## Excerpt provided
# Winning Jeopardy

Jeopardy is a popular TV show in the US where participants answer questions to win money. It's been running for a few decades, and is a major force in popular culture.

Scenario: Let's say you want to compete on Jeopardy, and you're looking for any edge you can get to win. In this project, we'll work with a dataset of Jeopardy questions to figure out some patterns in the questions that could help us win.

## Jeopardy Questions

The dataset is named `jeopardy.csv`, and contains 20000 rows from the beginning of a full dataset of Jeopardy questions, which can be downloaded [here](https://www.reddit.com/r/datasets/comments/1uyd0t/200000_jeopardy_questions_in_a_json_file).

The columns contained in this dataset are:

- `Show Number` -- the Jeopardy episode number of the show this question was in.
- `Air Date` -- the date the episode aired.
- `Round` -- the round of Jeopardy that the question was asked in. Jeopardy has several rounds as each episode progresses.
- `Category` -- the category of the question.
- `Value` -- the number of dollars answering the question correctly is worth.
- `Question` -- the text of the question.
- `Answer` -- the text of the answer.

Let's import the data and take a look at the first few rows:

In [13]:
import pandas as pd
jeopardy = pd.read_csv("jeopardy.csv")
jeopardy.head()

[Entries drawn from a collection]

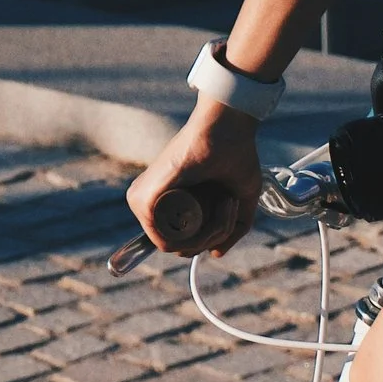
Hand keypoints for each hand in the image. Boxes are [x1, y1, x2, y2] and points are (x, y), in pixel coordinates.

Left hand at [128, 102, 261, 254]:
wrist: (227, 127)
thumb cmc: (236, 155)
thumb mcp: (241, 199)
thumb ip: (232, 229)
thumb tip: (215, 254)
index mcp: (165, 201)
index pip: (181, 242)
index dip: (211, 237)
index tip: (231, 210)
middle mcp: (148, 202)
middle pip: (179, 247)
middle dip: (214, 235)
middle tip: (231, 205)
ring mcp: (142, 202)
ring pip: (174, 246)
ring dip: (210, 232)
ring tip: (227, 202)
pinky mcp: (143, 200)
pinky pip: (167, 240)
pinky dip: (200, 231)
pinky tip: (219, 203)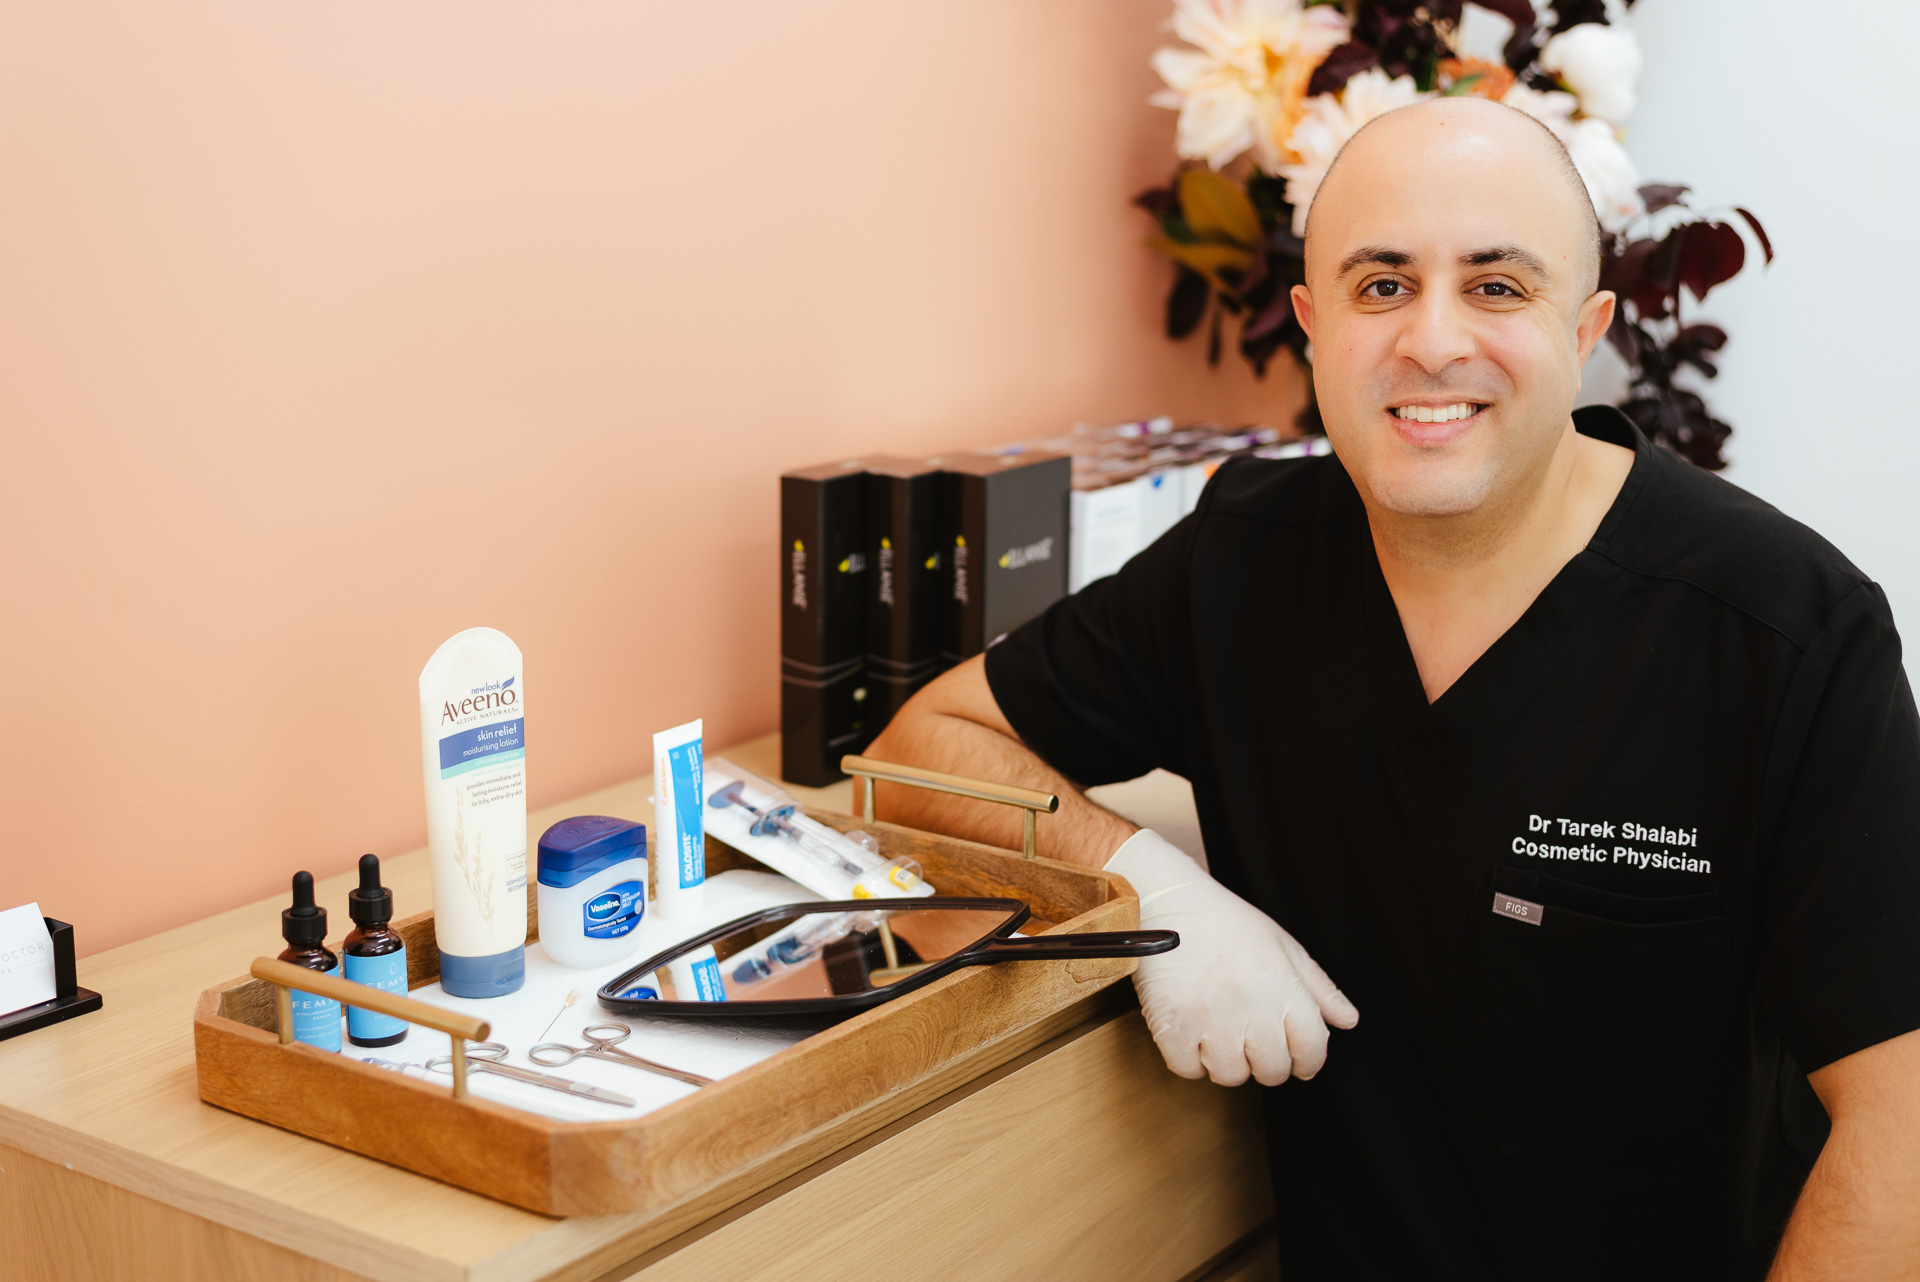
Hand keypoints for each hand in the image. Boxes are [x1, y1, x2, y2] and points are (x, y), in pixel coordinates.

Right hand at [1105, 829, 1357, 1086]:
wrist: (1166, 900)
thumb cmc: (1225, 922)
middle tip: (1252, 1043)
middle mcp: (1251, 1004)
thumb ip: (1319, 988)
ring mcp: (1210, 1017)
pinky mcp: (1172, 1024)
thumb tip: (1347, 1021)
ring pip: (1230, 1075)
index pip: (1312, 1048)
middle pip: (1271, 1070)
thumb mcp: (1282, 945)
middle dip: (1266, 1063)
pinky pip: (1187, 1069)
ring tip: (1218, 1034)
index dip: (1307, 1061)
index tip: (1297, 1060)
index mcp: (1283, 985)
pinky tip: (1190, 1034)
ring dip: (1226, 1063)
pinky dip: (1189, 1060)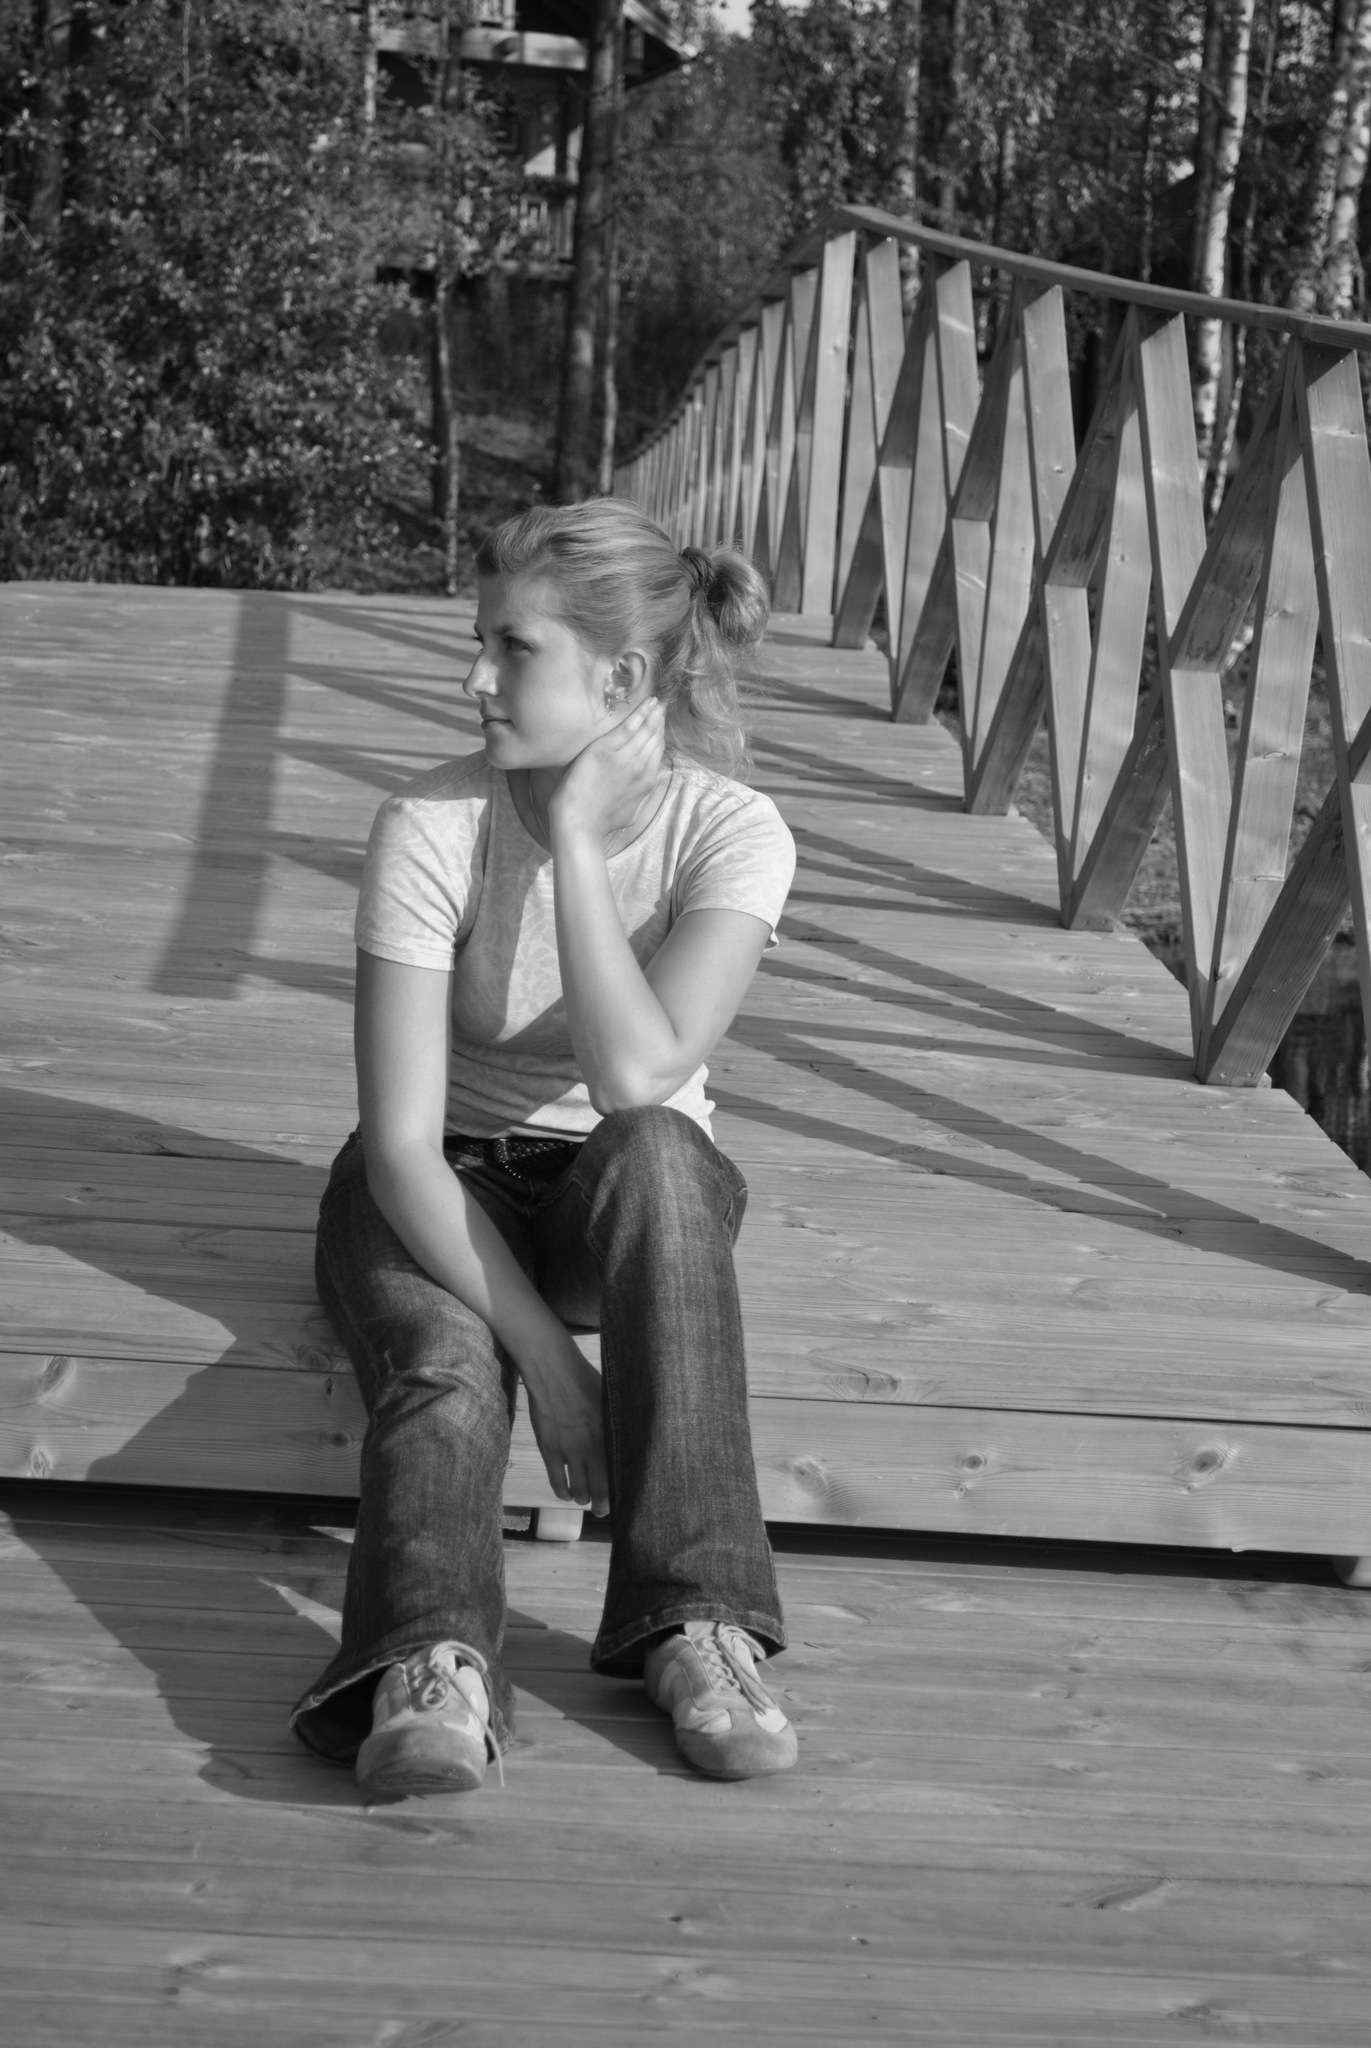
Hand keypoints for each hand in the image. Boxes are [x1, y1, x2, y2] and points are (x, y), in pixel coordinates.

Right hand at [521, 1339, 609, 1517]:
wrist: (553, 1372)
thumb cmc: (585, 1380)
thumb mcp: (609, 1399)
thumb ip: (617, 1420)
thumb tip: (630, 1431)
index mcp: (608, 1435)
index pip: (618, 1473)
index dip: (620, 1490)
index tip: (624, 1498)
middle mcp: (590, 1448)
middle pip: (599, 1489)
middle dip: (602, 1505)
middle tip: (602, 1509)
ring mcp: (568, 1451)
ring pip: (578, 1490)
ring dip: (582, 1498)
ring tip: (584, 1499)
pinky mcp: (549, 1450)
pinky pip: (556, 1481)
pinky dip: (563, 1492)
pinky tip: (566, 1494)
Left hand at [548, 696, 665, 844]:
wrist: (580, 822)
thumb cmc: (600, 822)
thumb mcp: (631, 813)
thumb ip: (641, 796)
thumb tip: (647, 786)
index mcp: (647, 782)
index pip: (657, 751)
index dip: (659, 735)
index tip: (659, 723)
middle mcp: (641, 768)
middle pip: (654, 739)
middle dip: (659, 721)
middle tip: (661, 705)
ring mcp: (625, 758)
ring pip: (646, 731)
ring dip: (653, 713)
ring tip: (656, 701)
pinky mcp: (606, 750)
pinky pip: (628, 728)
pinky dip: (640, 714)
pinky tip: (648, 703)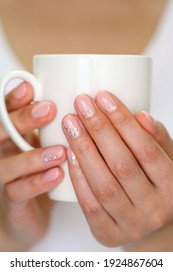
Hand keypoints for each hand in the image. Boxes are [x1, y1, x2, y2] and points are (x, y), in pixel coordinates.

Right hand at [0, 82, 65, 250]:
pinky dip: (37, 183)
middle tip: (49, 109)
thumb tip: (82, 98)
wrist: (35, 206)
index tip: (30, 87)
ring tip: (60, 150)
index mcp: (11, 133)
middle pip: (1, 133)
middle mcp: (4, 151)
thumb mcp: (49, 139)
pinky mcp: (13, 200)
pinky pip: (18, 192)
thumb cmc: (43, 165)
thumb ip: (55, 122)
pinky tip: (57, 175)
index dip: (14, 99)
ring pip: (6, 165)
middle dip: (22, 119)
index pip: (5, 112)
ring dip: (32, 157)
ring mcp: (5, 176)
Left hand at [62, 91, 172, 248]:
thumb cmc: (157, 187)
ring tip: (71, 123)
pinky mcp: (108, 235)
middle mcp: (155, 208)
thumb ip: (156, 140)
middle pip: (122, 164)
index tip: (103, 97)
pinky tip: (70, 153)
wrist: (151, 226)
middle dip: (99, 129)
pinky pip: (90, 205)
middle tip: (82, 104)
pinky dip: (78, 177)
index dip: (123, 121)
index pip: (147, 149)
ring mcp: (131, 225)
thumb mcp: (166, 161)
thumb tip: (141, 116)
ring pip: (104, 185)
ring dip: (84, 150)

## To do
Please render this sentence from the Jeopardy text in Spanish: "Jeopardy is a popular TV show in the US where participants answer questions to win money." The items are separate material from the Jeopardy text.

## Solution to this task
Jeopardy es un programa de televisión popular en los Estados Unidos en el que los participantes responden preguntas para ganar dinero.